### YOUR GOAL
Only the lines from the one with "Identify the document" through the last belong in the output; print them exactly as given below.
Start of DATASET RECORDS
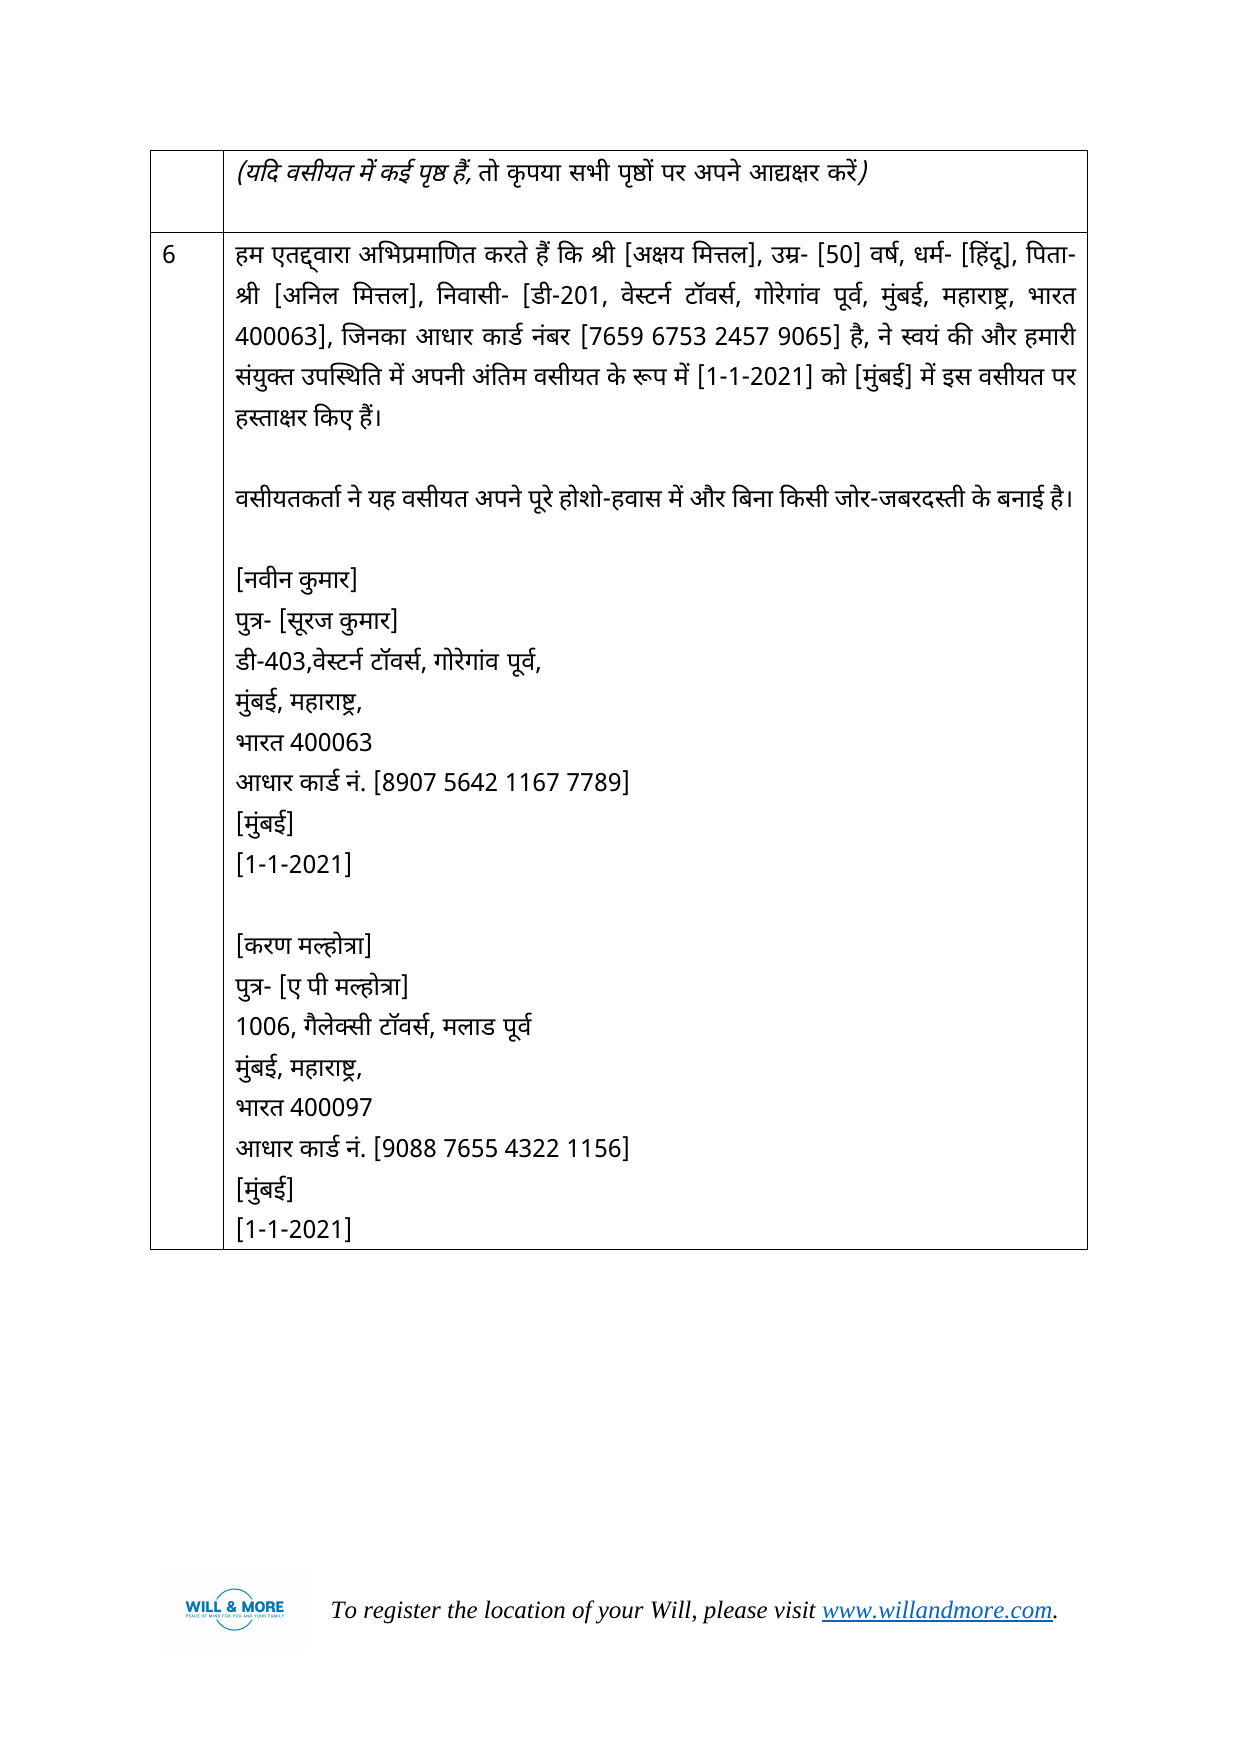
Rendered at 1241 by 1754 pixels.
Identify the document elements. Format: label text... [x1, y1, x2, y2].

picture [161, 1566, 308, 1652]
table_cell वसीयतकर्ता के हस्ताक्षर [अक्षय मित्तल] पिता- अनिल मित्तल डी-201,वेस्टर्न टॉवर्स, गोरेगांव पूर्व, मुंबई, महाराष्ट्र, भारत 400063 आधार कार्ड नं. [7659 6753 2457 9065] [मुंबई] [1-1-2021] (यदि वसीयत में कई पृष्ठ हैं, तो कृपया सभी पृष्ठों पर अपने आद्यक्षर करें) [224, 151, 1087, 232]
table_cell हम एतद्द्वारा अभिप्रमाणित करते हैं कि श्री [अक्षय मित्तल], उम्र- [50] वर्ष, धर्म- [हिंदू], पिता- श्री [अनिल मित्तल], निवासी- [डी-201, वेस्टर्न टॉवर्स, गोरेगांव पूर्व, मुंबई, महाराष्ट्र, भारत 400063], जिनका आधार कार्ड नंबर [7659 6753 2457 9065] है, ने स्वयं की और हमारी संयुक्त उपस्थिति में अपनी अंतिम वसीयत के रूप में [1-1-2021] को [मुंबई] में इस वसीयत पर हस्ताक्षर किए हैं। वसीयतकर्ता ने यह वसीयत अपने पूरे होशो-हवास में और बिना किसी जोर-जबरदस्ती के बनाई है। [नवीन कुमार] पुत्र- [सूरज कुमार] डी-403,वेस्टर्न टॉवर्स, गोरेगांव पूर्व, मुंबई, महाराष्ट्र, भारत 400063 आधार कार्ड नं. [8907 5642 1167 7789] [मुंबई] [1-1-2021] [करण मल्होत्रा] पुत्र- [ए पी मल्होत्रा] 1006, गैलेक्सी टॉवर्स, मलाड पूर्व मुंबई, महाराष्ट्र, भारत 400097 आधार कार्ड नं. [9088 7655 4322 1156] [मुंबई] [1-1-2021] [224, 233, 1087, 1249]
table_cell 5. [151, 151, 223, 232]
table_cell 6 [151, 233, 223, 1249]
End of DATASET RECORDS
### YOUR RESPONSE
Identify the document elements. Format: label text... [x1, y1, x2, y2].

picture [161, 1566, 308, 1652]
table_cell वसीयतकर्ता के हस्ताक्षर [अक्षय मित्तल] पिता- अनिल मित्तल डी-201,वेस्टर्न टॉवर्स, गोरेगांव पूर्व, मुंबई, महाराष्ट्र, भारत 400063 आधार कार्ड नं. [7659 6753 2457 9065] [मुंबई] [1-1-2021] (यदि वसीयत में कई पृष्ठ हैं, तो कृपया सभी पृष्ठों पर अपने आद्यक्षर करें) [224, 151, 1087, 232]
table_cell हम एतद्द्वारा अभिप्रमाणित करते हैं कि श्री [अक्षय मित्तल], उम्र- [50] वर्ष, धर्म- [हिंदू], पिता- श्री [अनिल मित्तल], निवासी- [डी-201, वेस्टर्न टॉवर्स, गोरेगांव पूर्व, मुंबई, महाराष्ट्र, भारत 400063], जिनका आधार कार्ड नंबर [7659 6753 2457 9065] है, ने स्वयं की और हमारी संयुक्त उपस्थिति में अपनी अंतिम वसीयत के रूप में [1-1-2021] को [मुंबई] में इस वसीयत पर हस्ताक्षर किए हैं। वसीयतकर्ता ने यह वसीयत अपने पूरे होशो-हवास में और बिना किसी जोर-जबरदस्ती के बनाई है। [नवीन कुमार] पुत्र- [सूरज कुमार] डी-403,वेस्टर्न टॉवर्स, गोरेगांव पूर्व, मुंबई, महाराष्ट्र, भारत 400063 आधार कार्ड नं. [8907 5642 1167 7789] [मुंबई] [1-1-2021] [करण मल्होत्रा] पुत्र- [ए पी मल्होत्रा] 1006, गैलेक्सी टॉवर्स, मलाड पूर्व मुंबई, महाराष्ट्र, भारत 400097 आधार कार्ड नं. [9088 7655 4322 1156] [मुंबई] [1-1-2021] [224, 233, 1087, 1249]
table_cell 5. [151, 151, 223, 232]
table_cell 6 [151, 233, 223, 1249]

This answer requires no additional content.